Nietzsche's reference to metaphor here is apt. It is untruth in the absolute sense to say "insight" is like sight and "expression" is like breath, but neither are then strictly place-holders in a Hegelian sublation. As metaphors, there was something appealing to the passions of the neologist who first recognized (in a noetic sense) the relation between the eyes and the mind. Metaphors (meta-pherein work not so much because their are logical but because they are euphoric (eu-pherein).

Absolute truth, 'objective' truth, dispassionate truth -- chimera's of enlightenment modes of thinking -- were reaching the end of their life in Nietzsche's day. Nietzsche read this as a sign that truth is essentially a fiction. But, just because we can read Nietzsche and works of fiction in a number of ways (as you acknowledge), doesn't mean we can't have good and poor "readings." Nietzsche scholars (which I admit I am not) might take issue with my reading of Nietzsche, but the way I read Nietzsche is the way that makes most sense to me (I'd like to think I'm employing Davidson's "principle of charity" towards Nietzsche, extending my slave morality onto his texts).

(I've been enjoying your posts, Hanno, but I feel like you've been circling Nietzsche, firing off arrows here and there without committing to a direct assault.

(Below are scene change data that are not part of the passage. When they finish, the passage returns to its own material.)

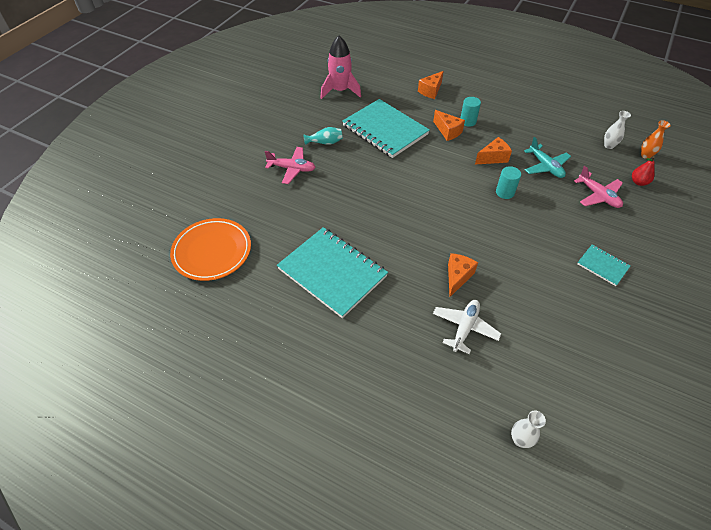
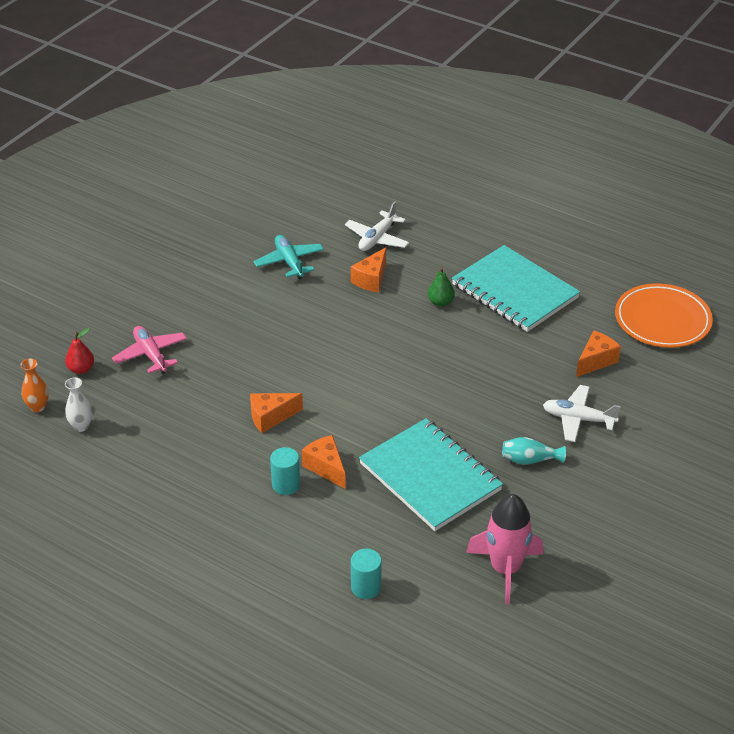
camera: 175 degrees left, 10 degrees down
pink plane [265,147,316,184] -> white plane [543,385,621,442]
orange cheese [418,71,443,99] -> orange cheese moved to [576,330,621,377]
turquoise cylinder [496,166,521,199] -> turquoise cylinder moved to [351,549,382,599]
white vase [511,411,546,448] -> none
turquoise plane [524,137,571,178] -> turquoise plane moved to [254,235,324,279]
turquoise notebook [577,245,630,286] -> none
none -> green pear [428,267,455,307]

Go for his throat like the bulldog that you are!)

Hanno said...

I am not sure what I think of all this. Parts speak to me, and other parts do not. So the usual me is silent.

I think he is by and large right about interpretations, meaning and values. But I wonder if morality can be construed separately from these.

His vision of morality being anti-life, and his wanting us to embrace the human, the animal in ourselves, speaks to me, but i wonder if we reject morality if we reject that conception of it. Certainly Hume was not nearly as anti-human, and did not share the same conception of morality as, say, Kant. Sex, for example, is not bad in an of itself, for Hume, but quite the contrary. Joy, laughter are all part of his view. Hume did not want the values of the monk, either.

But I also will not put art higher than morality, as N seems to want. When a great artist rapes a 13 year old girl, i do not think it is right to point to the art as somehow overriding the bad thing done, as N seems willing to do.

Guess I am still working my way through these issues, and surprised that I get more out of N's work than I used to.

I think a moral notion is essential. How can I square that view with the things n gets right?

Steve Gimbel said...

Life means embracing pain...let me guess, Hanno just handed back a set of exams...

Anonymous said...

To love yourself is to love yourself as you are, and that requires loving the bad things, too. Loving life requires loving things difficult to love.

ce said...

Certainly, I can love a person and also realize their faults, flaws, foibles, etc. Loving does not seem to entail dismissing the negative, however. Are not our greatest friendships and relationships the ones that aid us in being better persons? Are we not "better" in a distinctly moral sense with some associations and worse with others? Some people get into a lot of trouble when they hang out with the "wrong" crowd, and can be much better when they get away from them.

Does loving yourself or someone else entail complacency? I don't think it does. I love my brother, but he has bad qualities, many of which he has improved over time. I love my father, but I do not condone his intolerance of homosexuals and occasional racist outbursts. I love my dear friends, but that does not mean that they are perfect.

Surely, we love people, flaws and all. But does that make them flawless? No. Loving who I am, does not entail that who I am is without bad characteristics. I can love, and still realize that which I love can be improved in some ways.